Text segment:
  - "21 candidate explanations for slowdown analysed; 5 contributed (e.g., high-quality bar of mature repos, developer familiarity with codebase, AI unreliability on repo-specific context), 10 mixed/unclear, 6 ruled against."
  - "Result contradicts synthetic-task studies (Peng 2023: 56% speedup) and output-metric field studies (Cui 2024: 26.8%) that use non-fixed outcome measures."
  - "Tasks defined before randomisation; fixed outcome measure (completion time) controls for AI-induced verbosity and PR fragmentation biases that inflate output metrics."
  - "Developers earn $150/hour; 93% have prior LLM experience but only 44% had used Cursor IDE before the study."
  - "Results are specific to this setting (experienced devs, mature OSS repos, early-2025 frontier) and do not generalise to all economically relevant settings or future models."

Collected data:
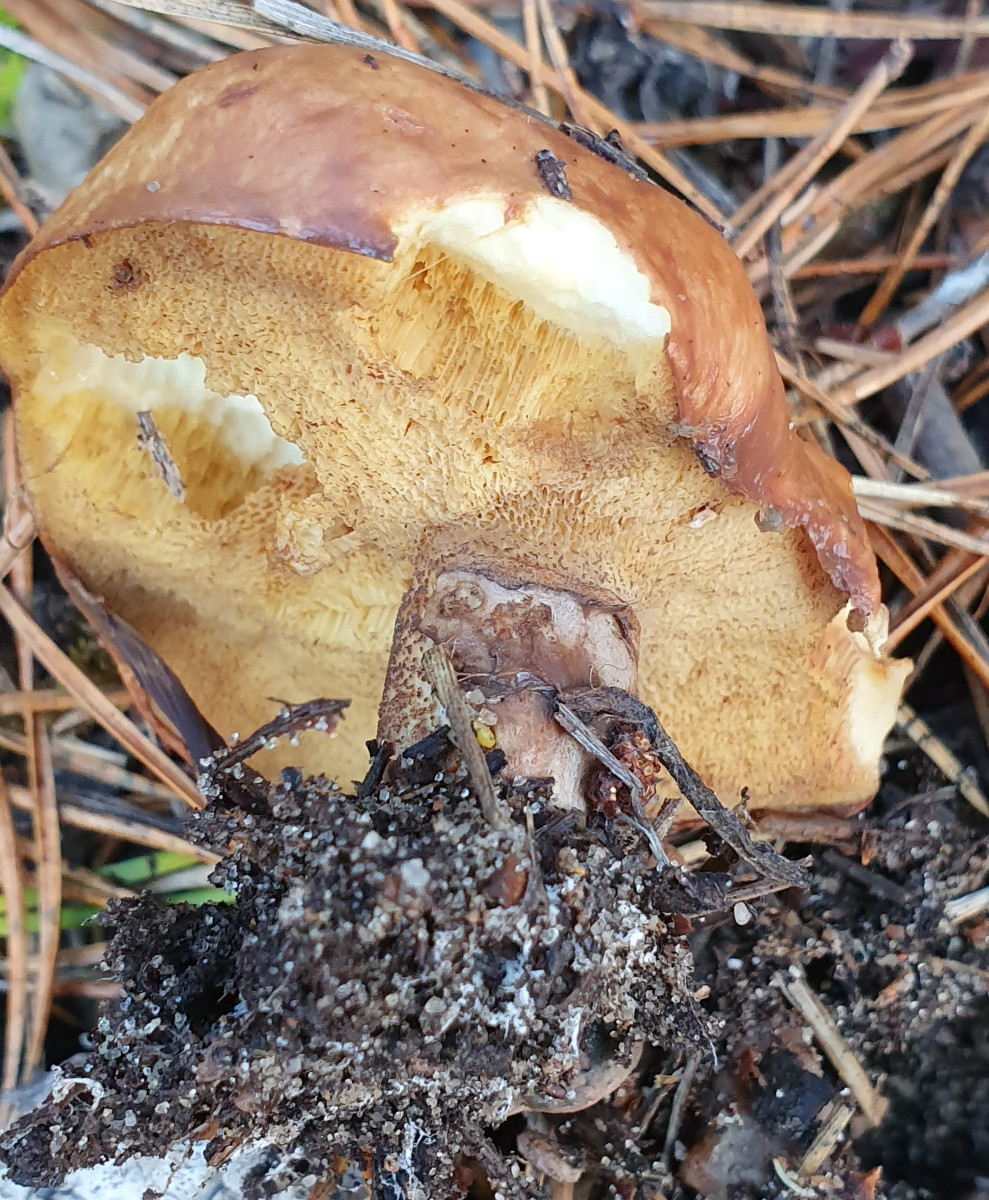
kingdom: Fungi
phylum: Basidiomycota
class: Agaricomycetes
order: Boletales
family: Suillaceae
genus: Suillus
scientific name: Suillus granulatus
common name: kornet slimrørhat
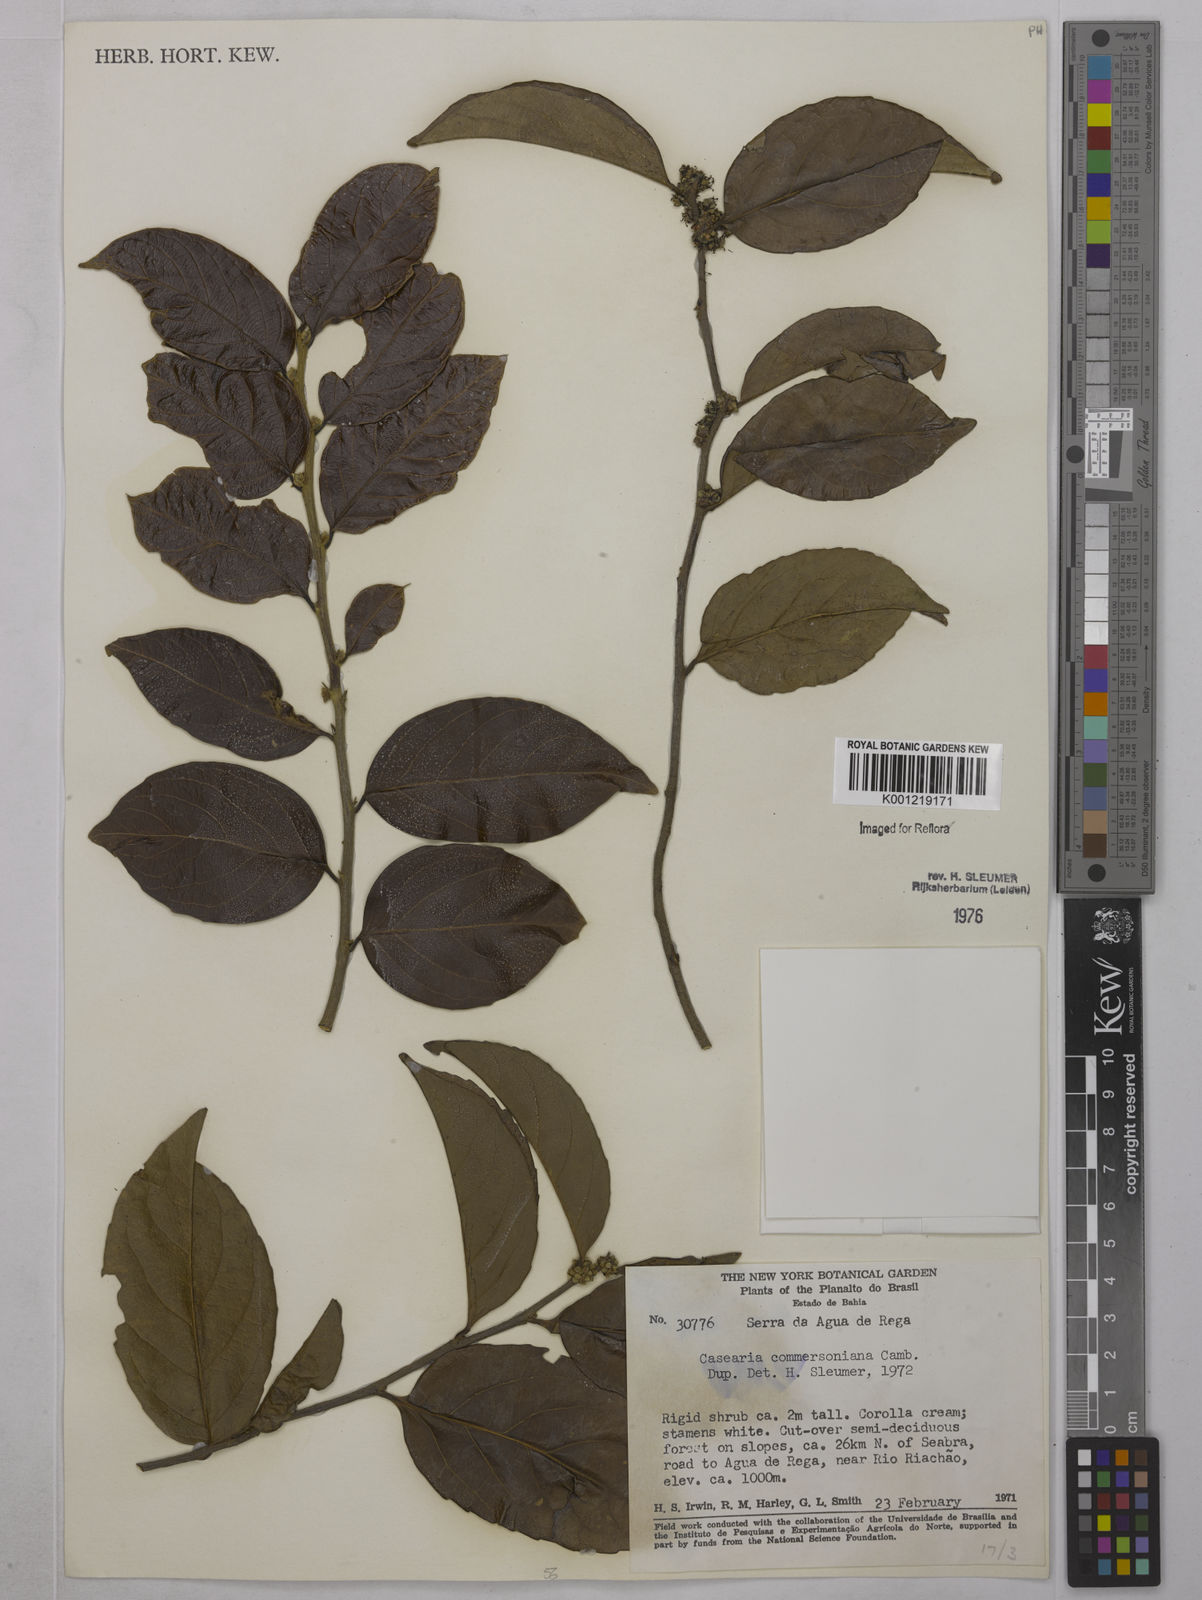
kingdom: Plantae
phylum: Tracheophyta
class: Magnoliopsida
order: Malpighiales
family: Salicaceae
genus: Piparea
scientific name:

Problem requirements: Retype the full bullet-point summary of the developer slowdown study above, word for word.

Your solution:
  - "21 candidate explanations for slowdown analysed; 5 contributed (e.g., high-quality bar of mature repos, developer familiarity with codebase, AI unreliability on repo-specific context), 10 mixed/unclear, 6 ruled against."
  - "Result contradicts synthetic-task studies (Peng 2023: 56% speedup) and output-metric field studies (Cui 2024: 26.8%) that use non-fixed outcome measures."
  - "Tasks defined before randomisation; fixed outcome measure (completion time) controls for AI-induced verbosity and PR fragmentation biases that inflate output metrics."
  - "Developers earn $150/hour; 93% have prior LLM experience but only 44% had used Cursor IDE before the study."
  - "Results are specific to this setting (experienced devs, mature OSS repos, early-2025 frontier) and do not generalise to all economically relevant settings or future models."